New YouTube video, which shows the watch in a few different light conditions. I think some of us were concerning the shades of blue. This might provide some idea.


----------



## FondOfWatches (Aug 4, 2014)

Hi mates, do we know if the latest standard steel bracelet for the speedy pro (ref 1958/957) will fit this new Snoopy case?
It seems that the bracelet of the Apollo 11th 50th anniversary is a good fit, but is less common by far... Cheers


----------



## Apoptosis (Dec 13, 2009)

This thread is pretty dead. Has nobody received theirs yet? (silly question I guess - would be posts if so!) I vaguely remember something about a November '20 being trickling in date?


----------



## premoon (Sep 22, 2010)

Production has been impacted by Kung-Flu 19, so we cannot expect to see this beauty landing in OB before couple of months...even probably May/June........this added to the probable Daytona Game Omega's intention to play, so we are going to 18 months delay, same as for the Apollo 17 45th Anniversary.
But for sure, the few pieces landing in OB, wont be on display, as they are already booked for people seating in a HUGE waiting list.......


----------



## KingKitega (Jul 3, 2017)

Spoke to the Trafford OB today and they said they've not even seen one yet (or the new moonwatch). Said only the main London Omega boutique had received any Snoopys so far in the UK.

Is this what others have experienced?

Sent from my EVR-L29 using Tapatalk


----------



## petay993 (Jan 11, 2011)

KingKitega said:


> Spoke to the Trafford OB today and they said they've not even seen one yet (or the new moonwatch). Said only the main London Omega boutique had received any Snoopys so far in the UK.
> 
> Is this what others have experienced?
> 
> Sent from my EVR-L29 using Tapatalk


I am on the list at the TC Boutique as well.

The London boutiques are corporate owned and will be getting priority. The Trafford Centre outlet is a franchised boutique so ranks second ahead of your regular AD's

A lucky punter has reported a pickup from a London OB today on the Omega Forum. I am aware of one other London pickup reported on a forum. Of course there may be a few picked up by VIP's with no interest in watch forums.


----------



## kritameth (Oct 11, 2015)

What's the haps guys?


----------



## ataripower (Feb 8, 2016)

So I got the call today and one of these beauties has been 'allocated to me'. I have to wait a couple of weeks to arrange collection but can't wait! 

Sent from my SM-T875 using Tapatalk


----------



## Ghost410 (May 14, 2014)

Absolutely beautiful. Really wish I tried to have my AD get me one. Now I’m sure it’s next to impossible


----------



## JLittle (Nov 7, 2020)

______

PARTS OF THE EXERCISE:
1. Render this sentence from the watch forum thread into French: "The London boutiques are corporate owned and will be getting priority."
2. List every username in the watch forum thread whose header shows a year earlier than 2012.
The material that follows the thread is not required for anything here.

______

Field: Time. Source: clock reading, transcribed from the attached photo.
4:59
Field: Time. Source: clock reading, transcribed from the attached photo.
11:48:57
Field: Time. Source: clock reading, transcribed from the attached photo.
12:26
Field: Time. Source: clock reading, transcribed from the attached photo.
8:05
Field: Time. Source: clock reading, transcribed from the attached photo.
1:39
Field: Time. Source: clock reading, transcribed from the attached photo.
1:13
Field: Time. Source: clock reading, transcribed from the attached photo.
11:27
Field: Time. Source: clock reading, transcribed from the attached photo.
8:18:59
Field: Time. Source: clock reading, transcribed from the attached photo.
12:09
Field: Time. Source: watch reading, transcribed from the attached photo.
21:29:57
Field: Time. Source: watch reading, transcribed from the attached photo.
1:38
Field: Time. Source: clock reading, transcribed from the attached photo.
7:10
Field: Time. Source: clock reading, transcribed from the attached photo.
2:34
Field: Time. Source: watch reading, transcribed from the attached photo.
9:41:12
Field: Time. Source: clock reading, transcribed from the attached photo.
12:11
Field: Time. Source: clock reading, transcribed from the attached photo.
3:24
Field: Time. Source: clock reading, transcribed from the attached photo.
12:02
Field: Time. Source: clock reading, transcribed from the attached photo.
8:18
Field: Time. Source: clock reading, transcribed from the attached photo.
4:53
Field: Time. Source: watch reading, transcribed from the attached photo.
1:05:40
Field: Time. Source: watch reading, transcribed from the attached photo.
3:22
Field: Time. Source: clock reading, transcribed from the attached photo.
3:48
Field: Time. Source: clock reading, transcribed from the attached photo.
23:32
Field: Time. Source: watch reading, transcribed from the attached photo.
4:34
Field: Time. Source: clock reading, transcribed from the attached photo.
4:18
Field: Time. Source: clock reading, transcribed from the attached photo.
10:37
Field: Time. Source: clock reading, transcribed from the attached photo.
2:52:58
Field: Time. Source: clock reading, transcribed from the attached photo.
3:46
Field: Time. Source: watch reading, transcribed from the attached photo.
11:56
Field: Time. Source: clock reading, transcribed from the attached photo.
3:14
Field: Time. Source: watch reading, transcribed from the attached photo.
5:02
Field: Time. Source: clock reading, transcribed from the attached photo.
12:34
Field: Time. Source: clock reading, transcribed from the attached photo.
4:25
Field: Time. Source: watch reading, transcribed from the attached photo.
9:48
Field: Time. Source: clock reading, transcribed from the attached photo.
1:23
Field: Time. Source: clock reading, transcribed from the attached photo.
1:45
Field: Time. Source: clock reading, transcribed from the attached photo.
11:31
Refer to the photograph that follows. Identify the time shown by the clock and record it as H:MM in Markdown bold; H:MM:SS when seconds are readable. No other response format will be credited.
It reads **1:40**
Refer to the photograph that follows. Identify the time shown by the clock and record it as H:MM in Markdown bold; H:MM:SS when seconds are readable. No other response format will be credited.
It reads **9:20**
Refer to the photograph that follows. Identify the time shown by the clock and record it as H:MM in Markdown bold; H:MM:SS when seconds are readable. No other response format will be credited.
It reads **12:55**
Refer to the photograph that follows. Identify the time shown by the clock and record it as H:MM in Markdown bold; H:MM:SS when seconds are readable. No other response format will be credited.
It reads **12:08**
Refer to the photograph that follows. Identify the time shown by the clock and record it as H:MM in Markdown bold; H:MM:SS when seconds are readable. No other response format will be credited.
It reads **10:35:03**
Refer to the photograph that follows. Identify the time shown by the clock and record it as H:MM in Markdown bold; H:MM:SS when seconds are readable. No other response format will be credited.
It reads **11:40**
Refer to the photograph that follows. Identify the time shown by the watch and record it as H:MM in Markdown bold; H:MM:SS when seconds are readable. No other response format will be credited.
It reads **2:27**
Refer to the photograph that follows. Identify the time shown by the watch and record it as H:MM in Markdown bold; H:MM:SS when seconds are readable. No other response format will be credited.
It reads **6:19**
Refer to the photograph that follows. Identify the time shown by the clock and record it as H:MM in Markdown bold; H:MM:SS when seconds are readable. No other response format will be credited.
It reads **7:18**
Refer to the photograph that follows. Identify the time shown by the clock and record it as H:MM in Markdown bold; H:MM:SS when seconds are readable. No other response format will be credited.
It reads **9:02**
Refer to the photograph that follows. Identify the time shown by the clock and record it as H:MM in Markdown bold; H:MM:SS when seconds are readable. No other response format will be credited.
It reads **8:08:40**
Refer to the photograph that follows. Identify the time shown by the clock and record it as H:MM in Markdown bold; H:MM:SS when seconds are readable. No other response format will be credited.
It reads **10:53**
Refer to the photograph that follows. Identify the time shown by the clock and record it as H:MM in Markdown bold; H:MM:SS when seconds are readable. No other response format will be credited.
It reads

______

ANSWERS:
1. Les boutiques londoniennes appartiennent à la maison mère et seront prioritaires.

2. Apoptosis, premoon, petay993